**About this exercise**
Copy the items below word for word, starting at the line "What is the highest value of the Col series?" and ending with the last line of the items. Leave the pictures out of your copy.

**Given entries**
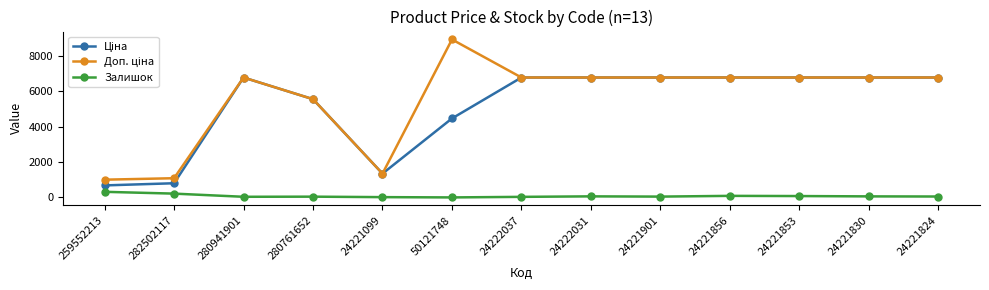

What is the total value across all series at 24221099?

2711.9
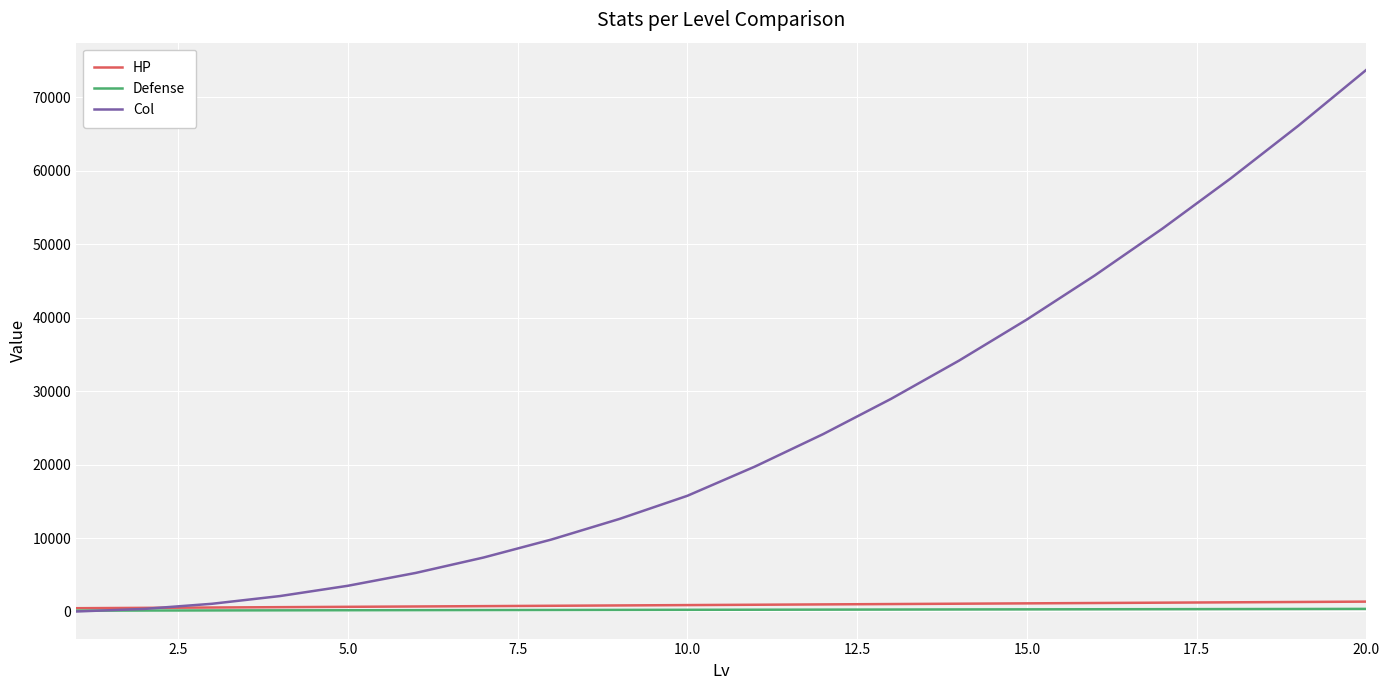

What is the highest value of the Col series?

73750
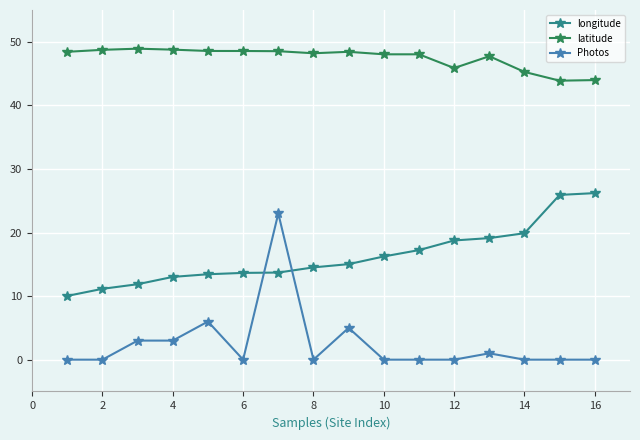

Which series has the widest spread of values?

Photos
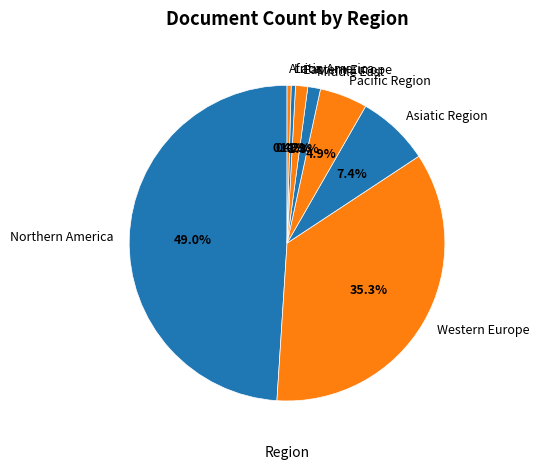

Is there a majority slice in this chart?

No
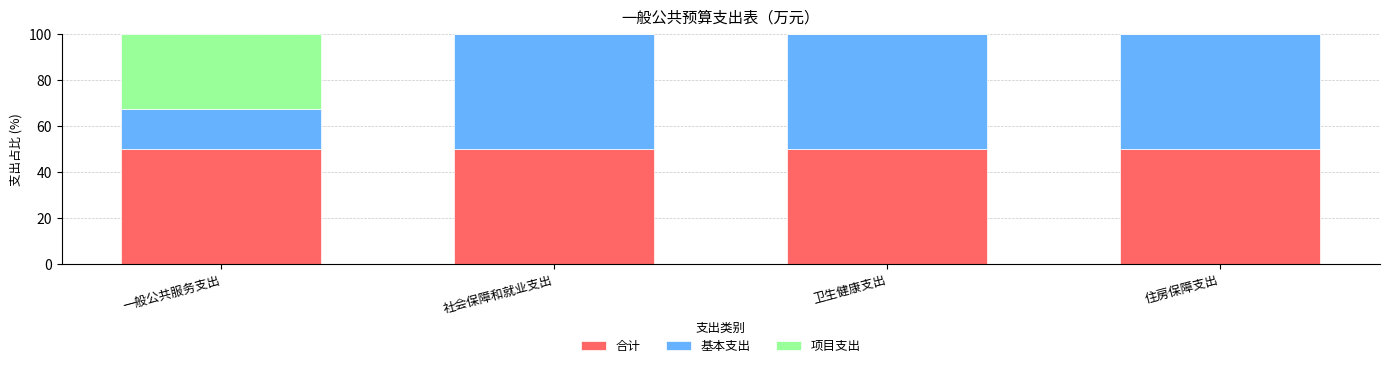

What is the total value across all series at 一般公共服务支出?

100.0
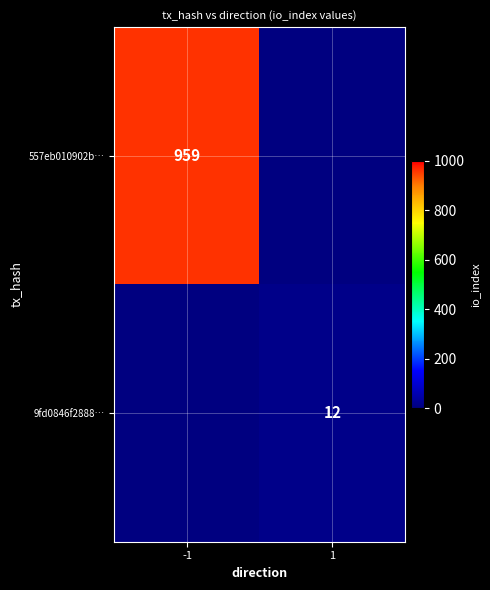

Is the value of 9fd0846f2888… at 1 greater than the value of 557eb010902b… at -1?

No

**Your response**
What is the highest value of the Col series?

73750

Which series has the widest spread of values?

Photos

Is there a majority slice in this chart?

No

What is the total value across all series at 一般公共服务支出?

100.0

Is the value of 9fd0846f2888… at 1 greater than the value of 557eb010902b… at -1?

No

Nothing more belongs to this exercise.